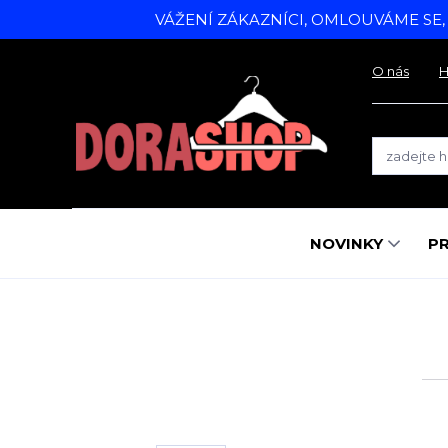
VÁŽENÍ ZÁKAZNÍCI, OMLOUVÁME SE
O nás
H
NOVINKY
P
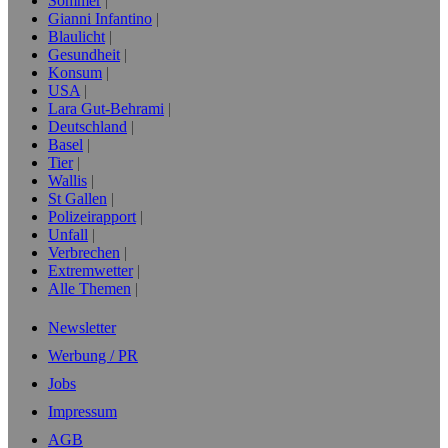
Sommer
Gianni Infantino
Blaulicht
Gesundheit
Konsum
USA
Lara Gut-Behrami
Deutschland
Basel
Tier
Wallis
St Gallen
Polizeirapport
Unfall
Verbrechen
Extremwetter
Alle Themen
Newsletter
Werbung / PR
Jobs
Impressum
AGB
──────────────────────────────
• _REQUIRED ACTION_:
Copy from the line with "Polizeirapport" to the final line of the records, inclusive, and add nothing else.

• _EXPECTED OUTPUT_:
Polizeirapport
Unfall
Verbrechen
Extremwetter
Alle Themen
Newsletter
Werbung / PR
Jobs
Impressum
AGB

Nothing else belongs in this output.